EXERCISE REQUIREMENTS => In the data below, which lines hold "Distretto"? Copy every one.

GIVEN ENTRIES =>
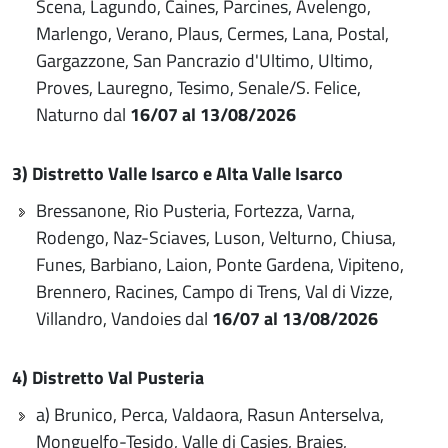
Scena, Lagundo, Caines, Parcines, Avelengo,
Marlengo, Verano, Plaus, Cermes, Lana, Postal,
Gargazzone, San Pancrazio d'Ultimo, Ultimo,
Proves, Lauregno, Tesimo, Senale/S. Felice,
Naturno dal
16/07 al 13/08/2026
3) Distretto Valle Isarco e Alta Valle Isarco
Bressanone, Rio Pusteria, Fortezza, Varna,
Rodengo, Naz-Sciaves, Luson, Velturno, Chiusa,
Funes, Barbiano, Laion, Ponte Gardena, Vipiteno,
Brennero, Racines, Campo di Trens, Val di Vizze,
Villandro, Vandoies dal
16/07 al 13/08/2026
4) Distretto Val Pusteria
a) Brunico, Perca, Valdaora, Rasun Anterselva,
Monguelfo-Tesido, Valle di Casies, Braies,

RESULT OF THE TASK =>
3) Distretto Valle Isarco e Alta Valle Isarco
4) Distretto Val Pusteria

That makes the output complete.